Exemples tirés de l’histoire, de la sainte écriture, de plusieurs écrivains, du fameux curé Meslier, d’un prédicant nommé Antoine, etc.


On vient de montrer les contradictions de nos usages, de nos mœurs, de nos lois : on n’en a pas dit assez.

Tout a été fait, surtout dans notre Europe, comme l’habit d’Arlequin : son maître n’avait point de drap ; quand il fallut l’habiller, il prit des vieux lambeaux de toutes couleurs : Arlequin fut ridicule, mais il fut vêtu.

Où est le peuple dont les lois et les usages ne se contredisent pas ? Y a-t-il une contradiction plus frappante et en même temps plus respectable que le saint empire romain ? en quoi est-il saint ? en quoi est-il empire ? en quoi est-il romain ?

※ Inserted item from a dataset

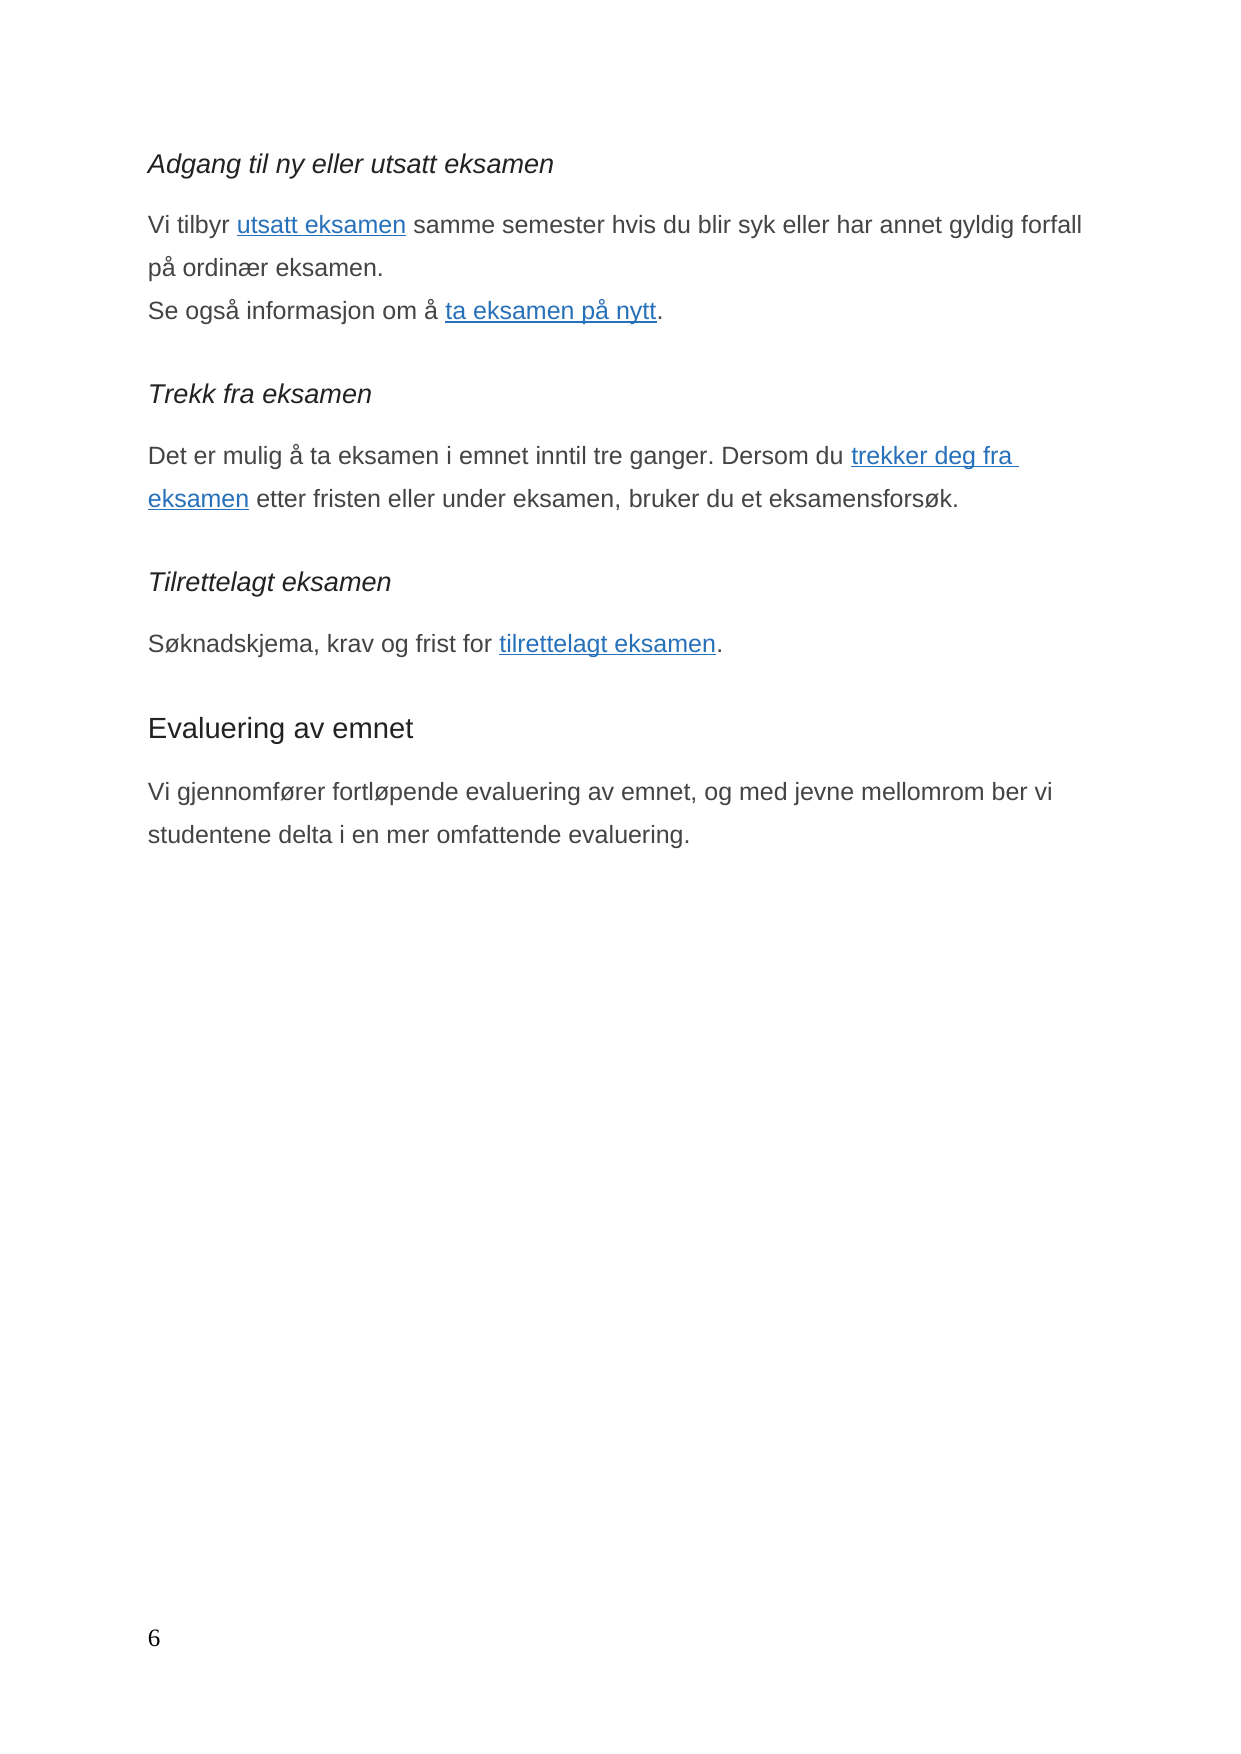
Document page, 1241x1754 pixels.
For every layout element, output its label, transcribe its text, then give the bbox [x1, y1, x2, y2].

Les Allemands sont une brave nation que ni les Germanicus, ni les Trajan, ne purent jamais subjuguer entièrement. Tous les peuples germains qui habitaient au delà de l’Elbe furent toujours invincibles, quoique mal armés ; c’est en partie de ces tristes climats que sortirent les vengeurs du monde. Loin que l’Allemagne soit l’empire romain, elle a servi à le détruire.

  1. En 1771, dans la quatrième partie des Questions sur l’Encyclopédie, cette section formait tout l’article, qui alors commençait ainsi : « On a déjà montré ailleurs les contradictions de nos usages, etc. »

    Le sommaire de l’article fut ajouté en 1774, dans l’édition in-4o. (B.)